Saturday, 8 June 2013
News
FDA approves two drugs, companion diagnostic test for advanced skin cancer
The U.S. Food and Drug Administration today approved two new drugs, Tafinlar (dabrafenib) and Mekinist (trametinib), for patients with advanced (metastatic) or unresectable (cannot be removed by surgery) melanoma, the most dangerous type of skin cancer.
Ref http://www.fda.gov/NewsEvents/Newsroom/PressAnnouncements/ucm354199
Editoral on current colorectal screening- June, The lancet Oncology
Screening for pre cancerous polyps maybe one reason why incidence and mortality of colorectal cancer is decreasing.
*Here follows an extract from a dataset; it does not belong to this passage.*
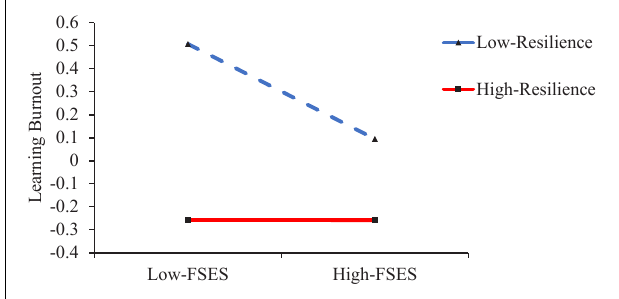
FIGURE 2 | Moderating role of resilience in the relationship between FSES and learning burnout.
Howvever the lifetime risk of colorectal cancer is only about 5%, "suggests that not all adenomas become cancer, but present techniques cannot reliably predict which polyps will progress and which will regress or remain stable". Pickhardt et al (2013) in same issue, suggest that a volumetric growth characteristic can be used to predict the growth rate of polyps thus if found to be quick growing the patient can proceed to the next clinical stage of treatment, if slow glowing a active monitoring apporaoch can be used. HOwever questions need to be considered in that do these slow growing polps stop or do they flucutate? If these polpys defined as slow growing later become an issue, is delayed removal benefical? The second question relates to the generalisability of these findings to a larger screening population. THis later question regards the rate of patient accural to the CT study done by Pickhardt et al.
Thus this editoral of the paper by Pickhardt et al (2013), show that using CT clonoscopy one could personalise medical treatment in preferance to the charactertics of the cellular morphology.
ref- http://www.sciencedirect.com/science/article/pii/S1470204513702523
orginal article,
Perry J Pickhardt, David H Kim, B Dustin Pooler, J Louis Hinshaw, Duncan Barlow, Don Jensen, Mark Reichelderfer, Brooks D Cash, Assessment of volumetric growth rates of small colorectal polyps with CT colonography: a longitudinal study of natural history, The Lancet Oncology, Available online 7 June 2013, ISSN 1470-2045, 10.1016/S1470-2045(13)70216-X.